Another reason it cannot be substantiated that Peter is the foundation and earthly head of the church is that Jesus made the same statement to all the apostles that he made to Peter, when in Matthew 18:18 He said, “Assuredly, I say to you, whatever you bind on earth will be bound in heaven, and whatever you loose on earth will be loosed in heaven.” All the apostles were equally empowered to bind and loose the will of God on earth that had already been bound and loosed in heaven. Whatever relationship the apostle Peter has to the church as both head and foundation, this relationship was enjoyed by the other apostles as well. Therefore, you cannot have one apostle enjoying more power or authority than any other one.

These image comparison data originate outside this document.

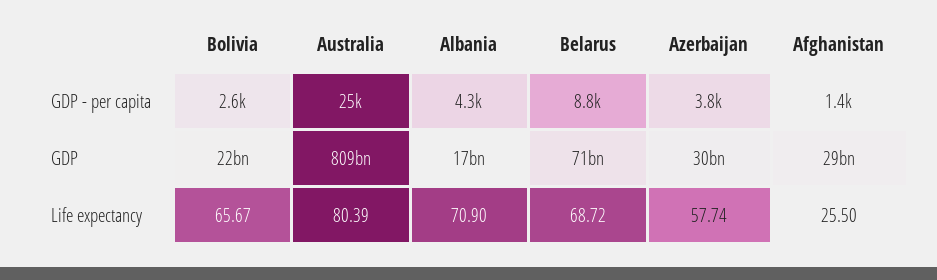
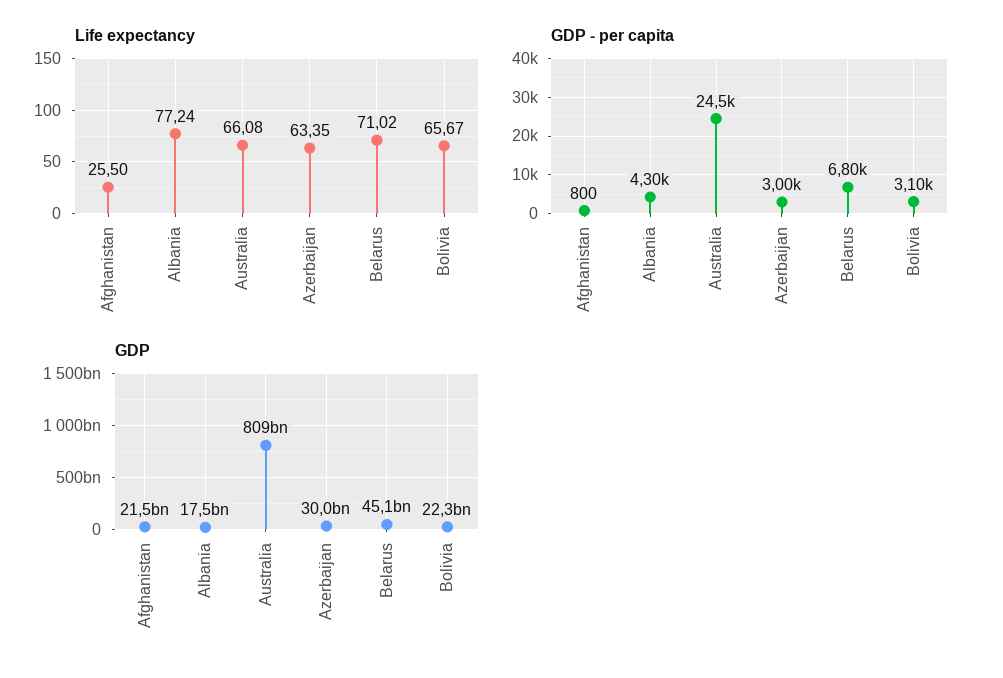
  {
    "GDP - per capita": {
-     "Bolivia": 2600,
+     "Bolivia": 3100,
      "Australia": 24500,
      "Albania": 4300,
-     "Belarus": 8800,
+     "Belarus": 6800,
-     "Azerbaijan": 3800,
+     "Azerbaijan": 3000,
-     "Afghanistan": 1400
+     "Afghanistan": 800
    },
    "GDP": {
      "Bolivia": 22300000000,
      "Australia": 809000000000,
      "Albania": 17500000000,
-     "Belarus": 71000000000,
+     "Belarus": 45100000000,
      "Azerbaijan": 30000000000,
-     "Afghanistan": 29000000000
+     "Afghanistan": 21500000000
    },
    "Life expectancy": {
      "Bolivia": 65.67,
-     "Australia": 80.39,
+     "Australia": 66.08,
-     "Albania": 70.9,
+     "Albania": 77.24,
-     "Belarus": 68.72,
+     "Belarus": 71.02,
-     "Azerbaijan": 57.74,
+     "Azerbaijan": 63.35,
      "Afghanistan": 25.5
    }
  }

Let us now look at the matter grammatically. When Jesus said to Peter, “you are Peter, and upon this rock I will build My church,” the word “you” is in the second person, just as we use it in English. However, when He spoke the words “this rock,” He spoke in the third person, indicating that He was not speaking of the same person; consequently, “you” and “this rock” must refer to two different things, or persons. In addition to this, we should point out that Peter=s name, Petros, is Greek masculine, and the word “rock” is Petra feminine. When this is pointed out, those defending the dogma that Peter is head and foundation of the church reply telling us that Jesus spoke in this passage in Aramaic, and in that language there is no difference in the two words. A question must be raised regarding this: How do they know Jesus spoke in the Aramaic? They usually reply, How do you know he didn’t? One would reply because the text in which it is found is in Greek, not Aramaic. If Matthew was inspired to write this language in Greek, and he was, then it does not really make any difference what language the Lord originally used; the Holy Spirit inspired Matthew to record Peter’s name as masculine and the word “rock” as feminine.
Those who wish to give primacy to Peter as head and foundation of the church do not give him primacy in evil as a result of his being singled out by the Lord who said in to him in Matthew 16:23, “Get behind Me, Satan! You are an offense to Me, for you are not mindful of the things of God, but the things of men.” No other apostle of our Lord ever received such a rebuke from the Savior, not even Judas Iscariot who betrayed him. We need to look at this matter in a balanced way as does the Bible.
Lastly, we point out that neither the apostle Peter, nor any other writer of the New Testament supported the idea that Peter is the earthly head of and foundation of the church. If Christ had appointed him to that exalted position, one would expect some New Testament writer to have mentioned it!